Die Europäische Weltraumagentur ESA schätzt, dass sich durch den Abschuss des chineischen Wettersatelliten im Jahr 2007 das Trefferrisiko für ihren Umweltsatelliten Envisat um knapp ein Drittel erhöht hat. Zusammen mit den Trümmern der russisch-amerikanischen Satellitenkollision von 2009 ist die Anzahl der potenziell gefährlichen Teilchen sogar um 60 Prozent größer geworden. Der mit Gesamtkosten von rund 2,3 Milliarden Euro teuerste Satellit der ESA kreist nur knapp unterhalb der Bahnen beider Ereignisse, in rund 790 Kilometern Höhe.
Zehn Mal im Jahr meldet inzwischen das Kollisionswarnsystem der ESA eine hochkritische Situation, basierend auf Radardaten und komplexen Bahnberechnungen für die größeren Schrottteile. Mehrfach schon musste das acht Tonnen schwere „fliegende Auge“, das rund 2.000 Projekte weltweit mit Erdbeobachtungsdaten versorgt, Ausweichmanöver fliegen. Jedes dieser Manöver jedoch kostet Treibstoff – und damit auch Lebenszeit für den Satelliten. (Video: Envisat-Kontrollzentrum Darmstadt)
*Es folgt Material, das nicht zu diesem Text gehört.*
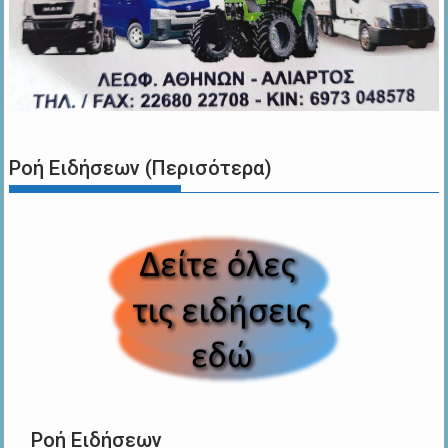
Ροή Ειδήσεων (Περισότερα)
Ροή Ειδήσεων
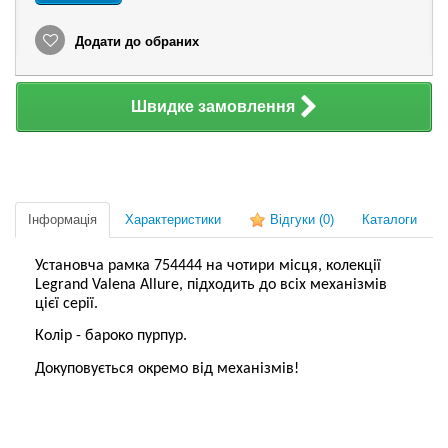
Додати до обраних
Швидке замовлення
Інформація
Характеристики
Відгуки
(0)
Каталоги
Установча рамка 754444 на чотири місця, колекції
Legrand Valena Allure, підходить до всіх механізмів
цієї серії.
Колір - бароко пурпур.
Докуповується окремо від механізмів!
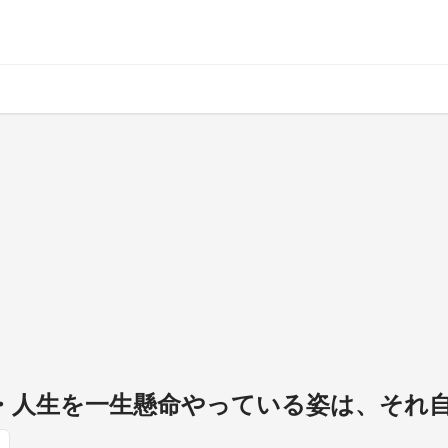
9・人生を一生懸命やっている姿は、それ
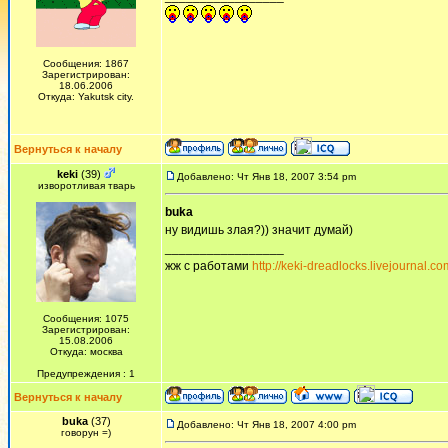
Сообщения: 1867
Зарегистрирован:
18.06.2006
Откуда: Yakutsk city.
Вернуться к началу
keki
(39)
Добавлено: Чт Янв 18, 2007 3:54 pm
изворотливая тварь
buka
ну видишь злая?)) значит думай)
_________________
жж с работами
http://keki-dreadlocks.livejournal.co
Сообщения: 1075
Зарегистрирован:
15.08.2006
Откуда: москва
Предупреждения : 1
Вернуться к началу
buka
(37)
Добавлено: Чт Янв 18, 2007 4:00 pm
говорун =)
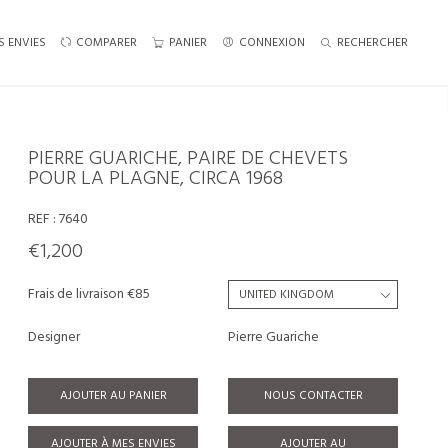
S ENVIES
COMPARER
PANIER
CONNEXION
RECHERCHER
PIERRE GUARICHE, PAIRE DE CHEVETS
POUR LA PLAGNE, CIRCA 1968
REF :
7640
€1,200
Frais de livraison €85
Designer
Pierre Guariche
AJOUTER AU PANIER
NOUS CONTACTER
AJOUTER À MES ENVIES
AJOUTER AU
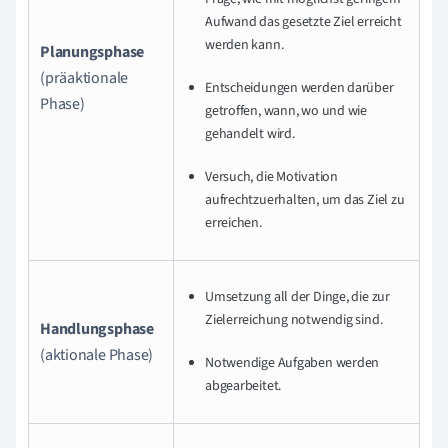
Aufwand das gesetzte Ziel erreicht
werden kann.
Planungsphase
(präaktionale
Entscheidungen werden darüber
Phase)
getroffen, wann, wo und wie
gehandelt wird.
Versuch, die Motivation
aufrechtzuerhalten, um das Ziel zu
erreichen.
Umsetzung all der Dinge, die zur
Zielerreichung notwendig sind.
Handlungsphase
(aktionale Phase)
Notwendige Aufgaben werden
abgearbeitet.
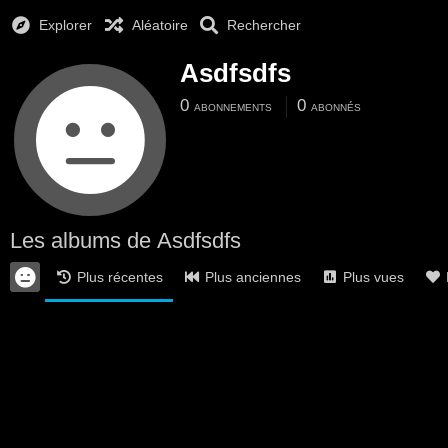
Explorer
Aléatoire
Rechercher
Asdfsdfs
0
0
ABONNEMENTS
ABONNÉS
Les albums de Asdfsdfs
Plus récentes
Plus anciennes
Plus vues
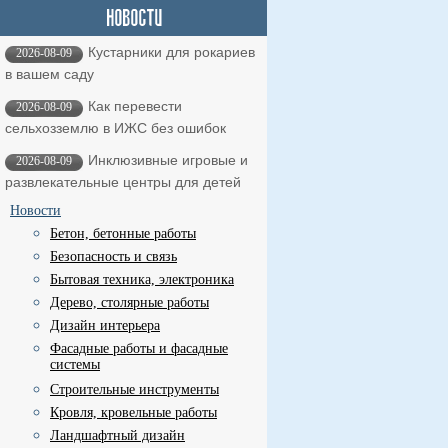
Кустарники для рокариев
2026-08-09
в вашем саду
Как перевести
2026-08-09
сельхозземлю в ИЖС без ошибок
Инклюзивные игровые и
2026-08-09
развлекательные центры для детей
Новости
Бетон, бетонные работы
Безопасность и связь
Бытовая техника, электроника
Дерево, столярные работы
Дизайн интерьера
Фасадные работы и фасадные
системы
Строительные инструменты
Кровля, кровельные работы
Ландшафтный дизайн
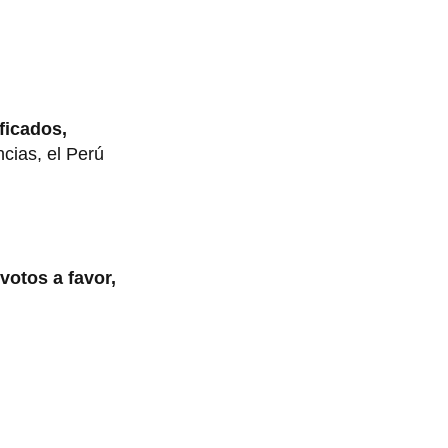
ficados,
ncias, el Perú
votos a favor,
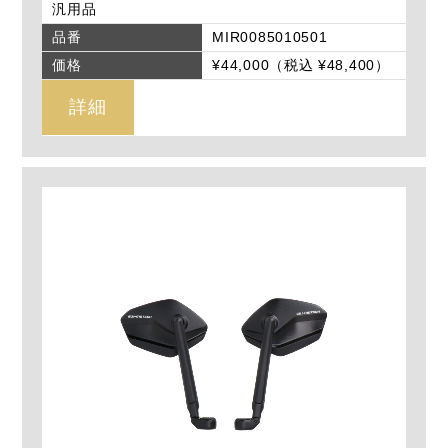
汎用品
品番
MIR0085010501
価格
¥44,000（税込 ¥48,400）
詳細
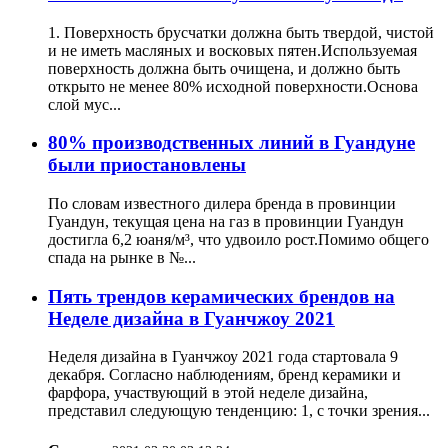
1. Поверхность брусчатки должна быть твердой, чистой
и не иметь масляных и восковых пятен.Используемая
поверхность должна быть очищена, и должно быть
открыто не менее 80% исходной поверхности.Основа
слой мус...
80% производственных линий в Гуандуне
были приостановлены
По словам известного дилера бренда в провинции
Гуандун, текущая цена на газ в провинции Гуандун
достигла 6,2 юаня/м³, что удвоило рост.Помимо общего
спада на рынке в №...
Пять трендов керамических брендов на
Неделе дизайна в Гуанчжоу 2021
Неделя дизайна в Гуанчжоу 2021 года стартовала 9
декабря. Согласно наблюдениям, бренд керамики и
фарфора, участвующий в этой неделе дизайна,
представил следующую тенденцию: 1, с точки зрения...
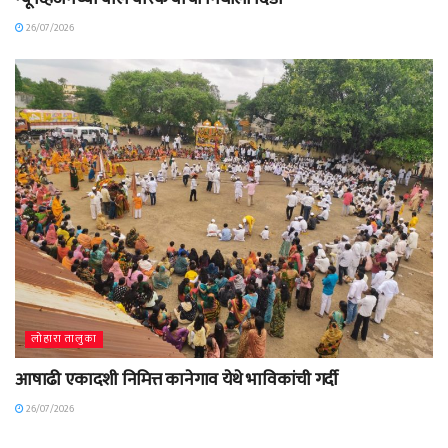
26/07/2026
लोहारा तालुका
आषाढी एकादशी निमित्त कानेगाव येथे भाविकांची गर्दी
26/07/2026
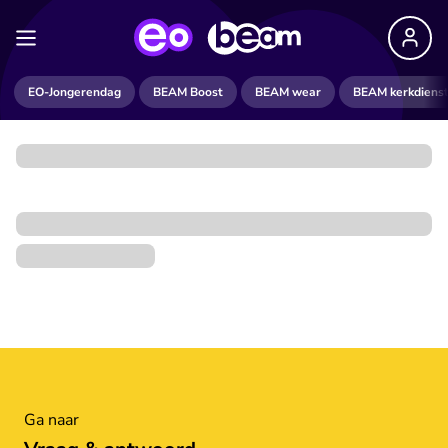
EO-Jongerendag
BEAM Boost
BEAM wear
BEAM kerkdiens
Ga naar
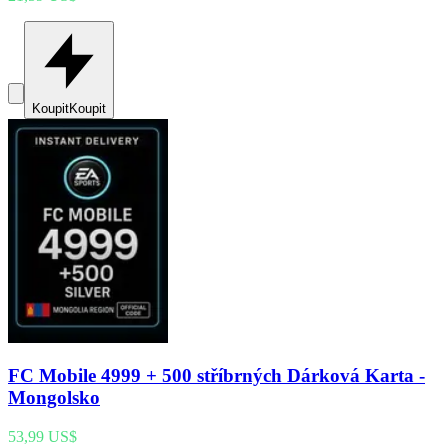
Koupit
Koupit
FC Mobile 4999 + 500 stříbrných Dárková Karta -
Mongolsko
53,99 US$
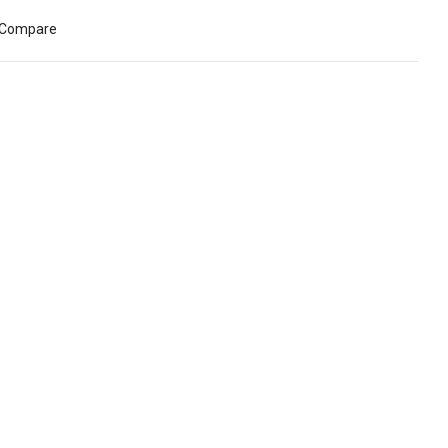
Compare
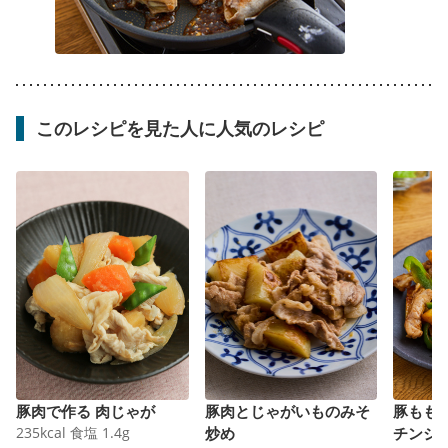
このレシピを見た人に人気のレシピ
豚肉で作る 肉じゃが
豚肉とじゃがいものみそ
豚もも
235
kcal
食塩
1.4
g
炒め
チンジ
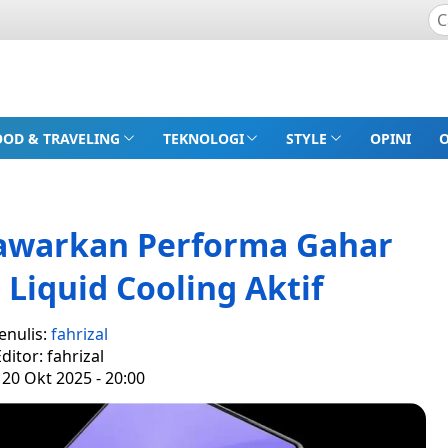
OOD & TRAVELING
TEKNOLOGI
STYLE
OPINI
Tawarkan Performa Gahar
Liquid Cooling Aktif
enulis:
fahrizal
ditor: fahrizal
 20 Okt 2025 - 20:00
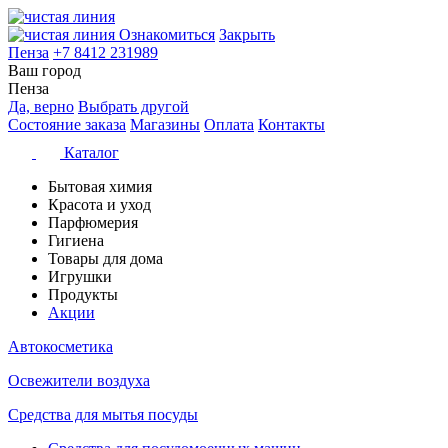
Ознакомиться
Закрыть
Пенза
+7 8412 231989
Ваш город
Пенза
Да, верно
Выбрать другой
Состояние заказа
Магазины
Оплата
Контакты
Каталог
Бытовая химия
Красота и уход
Парфюмерия
Гигиена
Товары для дома
Игрушки
Продукты
Акции
Автокосметика
Освежители воздуха
Средства для мытья посуды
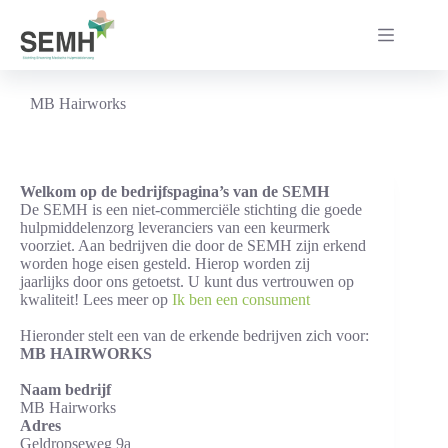
Ga
naar
de
inhoud
MB Hairworks
Welkom op de bedrijfspagina’s van de SEMH
De SEMH is een niet-commerciële stichting die goede
hulpmiddelenzorg leveranciers van een keurmerk
voorziet. Aan bedrijven die door de SEMH zijn erkend
worden hoge eisen gesteld. Hierop worden zij
jaarlijks door ons getoetst. U kunt dus vertrouwen op
kwaliteit! Lees meer op
Ik ben een consument
Hieronder stelt een van de erkende bedrijven zich voor:
MB HAIRWORKS
Naam bedrijf
MB Hairworks
Adres
Geldropseweg 9a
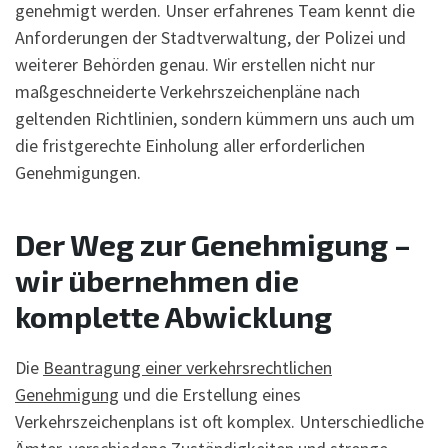
genehmigt werden. Unser erfahrenes Team kennt die
Anforderungen der Stadtverwaltung, der Polizei und
weiterer Behörden genau. Wir erstellen nicht nur
maßgeschneiderte Verkehrszeichenpläne nach
geltenden Richtlinien, sondern kümmern uns auch um
die fristgerechte Einholung aller erforderlichen
Genehmigungen.
Der Weg zur Genehmigung –
wir übernehmen die
komplette Abwicklung
Die
Beantragung einer verkehrsrechtlichen
Genehmigung
und die Erstellung eines
Verkehrszeichenplans ist oft komplex. Unterschiedliche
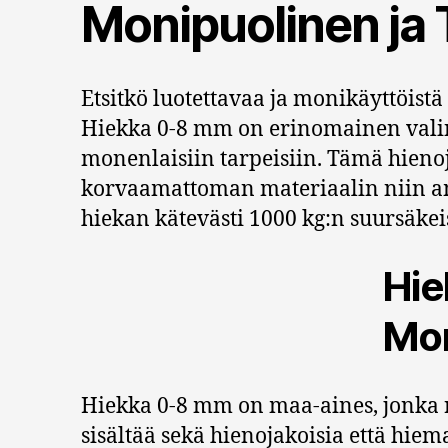
Monipuolinen ja 
Etsitkö luotettavaa ja monikäyttöist
Hiekka 0-8 mm on erinomainen valin
monenlaisiin tarpeisiin. Tämä hieno
korvaamattoman materiaalin niin amm
hiekan kätevästi 1000 kg:n suursäkeis
Hie
Mon
Hiekka 0-8 mm on maa-aines, jonka ra
sisältää sekä hienojakoisia että hiem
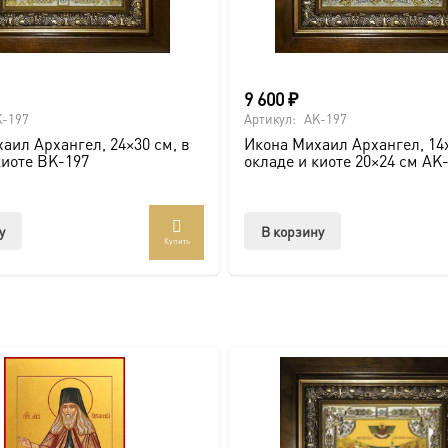
о покровителя.
9 600
₽
-197
Артикул:
AK-197
аил Архангел, 24×30 см, в
Икона Михаил Архангел, 14х
киоте BK-197
окладе и киоте 20×24 см AK
сии.
ть больше уникальных работ:
https://vk.com/ikonaspas
у
В корзину
ным светом и напоминает о вечных ценностях.
Купить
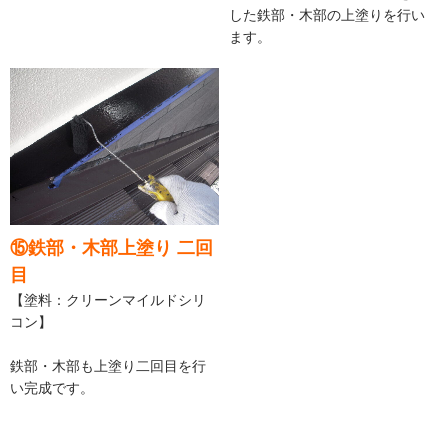
した鉄部・木部の上塗りを行い
ます。
⑮鉄部・木部上塗り 二回
目
【塗料：クリーンマイルドシリ
コン】
鉄部・木部も上塗り二回目を行
い完成です。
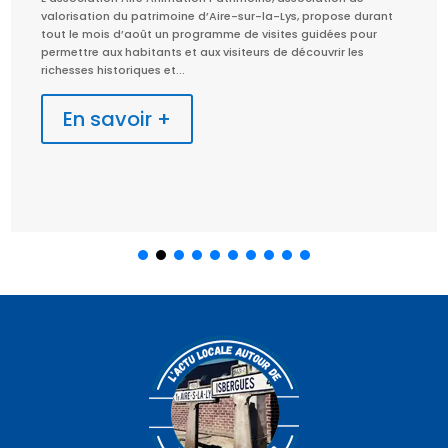
valorisation du patrimoine d’Aire-sur-la-Lys, propose durant
tout le mois d’août un programme de visites guidées pour
permettre aux habitants et aux visiteurs de découvrir les
richesses historiques et...
En savoir +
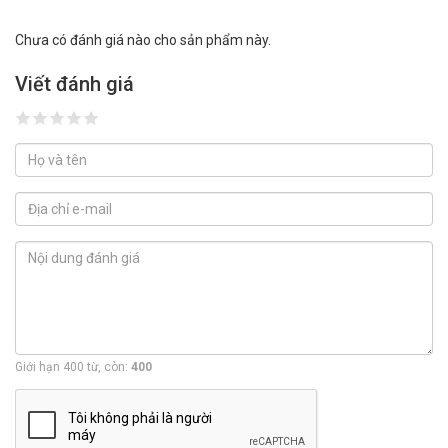
Chưa có đánh giá nào cho sản phẩm này.
Viết đánh giá
Giới hạn 400 từ, còn:
400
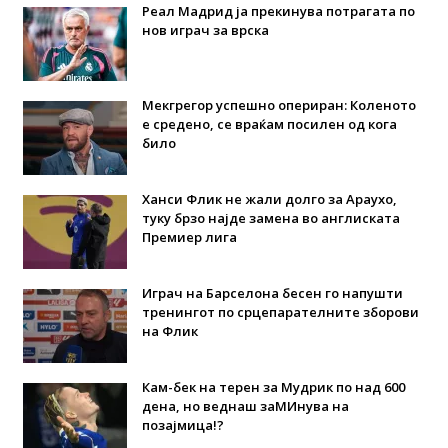
Реал Мадрид ја прекинува потрагата по
нов играч за врска
Мекгрегор успешно опериран: Коленото
е средено, се враќам посилен од кога
било
Ханси Флик не жали долго за Араухо,
туку брзо најде замена во англиската
Премиер лига
Играч на Барселона бесен го напушти
тренингот по срцепарателните зборови
на Флик
Кам-бек на терен за Мудрик по над 600
дена, но веднаш заМИнува на
позајмица!?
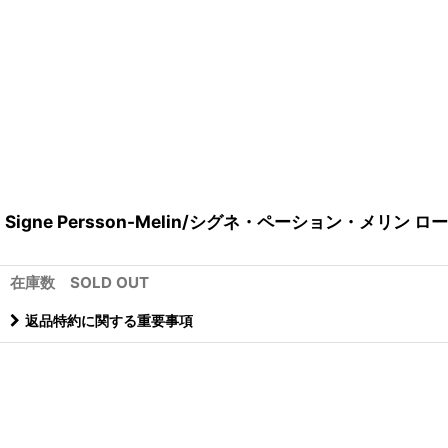
Signe Persson-Melin/シグネ・ペーション・メリン 
在庫数 SOLD OUT
返品特約に関する重要事項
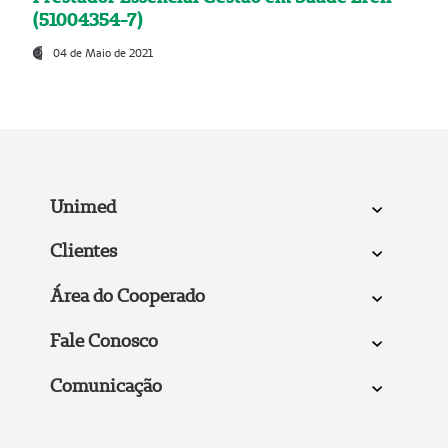
(51004354-7)
04 de Maio de 2021
Unimed
Clientes
Área do Cooperado
Fale Conosco
Comunicação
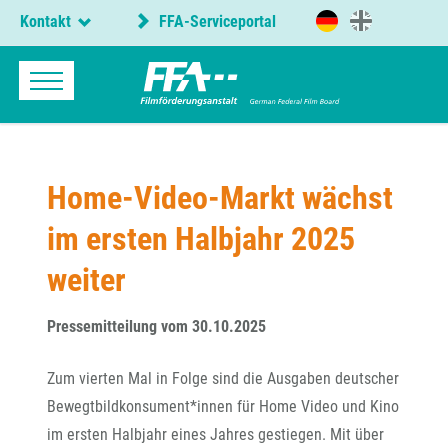
Kontakt
FFA-Serviceportal
Home-Video-Markt wächst
im ersten Halbjahr 2025
weiter
Pressemitteilung vom 30.10.2025
Zum vierten Mal in Folge sind die Ausgaben deutscher
Bewegtbildkonsument*innen für Home Video und Kino
im ersten Halbjahr eines Jahres gestiegen. Mit über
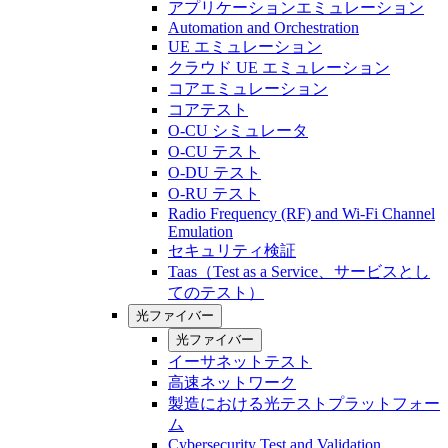
アプリケーションエミュレーション
Automation and Orchestration
UE エミュレーション
クラウド UE エミュレーション
コアエミュレーション
コアテスト
O-CU シミュレータ
O-CU テスト
O-DU テスト
O-RU テスト
Radio Frequency (RF) and Wi-Fi Channel
Emulation
セキュリティ検証
Taas（Test as a Service、サービスとし
てのテスト）
光ファイバー
光ファイバー
イーサネットテスト
高速ネットワーク
製造における光テストプラットフォー
ム
Cybersecurity Test and Validation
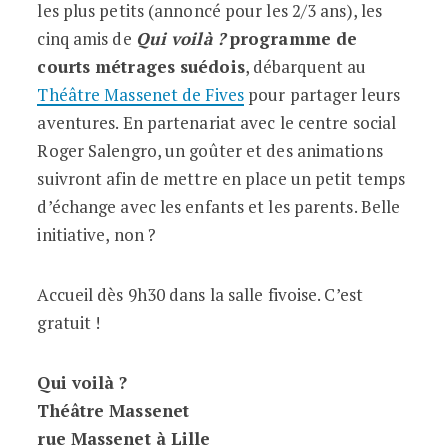
les plus petits (annoncé pour les 2/3 ans), les
cinq amis de
Qui voilà ?
programme de
courts métrages suédois
, débarquent au
Théâtre Massenet de Fives
pour partager leurs
aventures. En partenariat avec le centre social
Roger Salengro, un goûter et des animations
suivront afin de mettre en place un petit temps
d’échange avec les enfants et les parents. Belle
initiative, non ?
Accueil dès 9h30 dans la salle fivoise. C’est
gratuit !
Qui voilà ?
Théâtre Massenet
rue Massenet à Lille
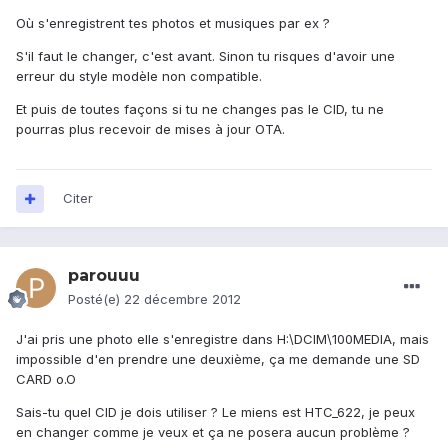
Où s'enregistrent tes photos et musiques par ex ?
S'il faut le changer, c'est avant. Sinon tu risques d'avoir une
erreur du style modèle non compatible.
Et puis de toutes façons si tu ne changes pas le CID, tu ne
pourras plus recevoir de mises à jour OTA.
Citer
parouuu
Posté(e)
22 décembre 2012
J'ai pris une photo elle s'enregistre dans H:\DCIM\100MEDIA, mais
impossible d'en prendre une deuxième, ça me demande une SD
CARD o.O
Sais-tu quel CID je dois utiliser ? Le miens est HTC_622, je peux
en changer comme je veux et ça ne posera aucun problème ?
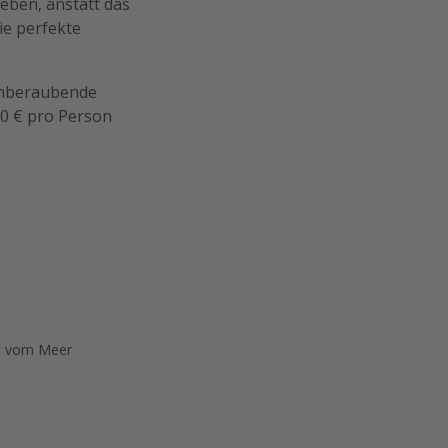
geben, anstatt das
ie perfekte
temberaubende
20 € pro Person
it vom Meer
Raketenteil auf Kollisionskurs
Richtig brenzlig wurde es für Envisat zuletzt im Januar 2010: Das Überwachungssystem meldete eine abgestoßene chinesische Raketenoberstufe auf möglichem Kollisionskurs. Das 3,8 Tonnen schwere Raketenbauteil schien sich direkt auf den ESA-Satelliten zuzubewegen, genaueres jedoch konnte das System nicht feststellen.
Jetzt war die Radaranlage TIRA im deutschen Wachtberg bei Bonn gefragt. Denn hier steht die zurzeit leistungsfähigste „Spürnase“ für Weltraumschrott, betrieben vom Fraunhofer Institut für Hochfrequenzphysik und Radartechnik: Zusammengeschaltet mit dem benachbarten Radioteleskop Effelsberg des Max-Planck-Instituts für Radioastronomie kann der 240 Tonnen schwere und 34 Meter große Parabolspiegel des Großradars noch Teilchen von einem Zentimeter Größe orten und ihre Bahn metergenau berechnen. TIRA-Leiter Holger Leushacke und sein Team machten sich sofort an die Arbeit, um die genaue Flugbahn der chinesischen Oberstufe zu berechnen.
Ausweichen auf Kosten der Lebenszeit
Wenig später war klar: Das Schrottteil wird Envisat in weniger als 50 Metern passieren, möglicherweise sogar nur in 15 Metern – zu nah, um sicher gehen zu können, dass eine Kollision nicht stattfindet. Die Envisat-Verantwortlichen entschieden sich deshalb für ein Ausweichmanöver. „Wenn man sich die Dimensionen von Envisat anschaut, dann ist 15 Meter nicht sehr viel“, erklärt ESA-Experte Heiner Klinkrad in 3sat. „Das heißt, es war bei weitem nicht ausreichend, um ohne Manöver das Ereignis an uns vorüber ziehen zu lassen.“ 400 Gramm Treibstoff verbrauchte das rettende Manöver und kostete den milliardenteuren Umweltsatelliten damit einen Monat seiner maximal 15jährigen Lebenszeit.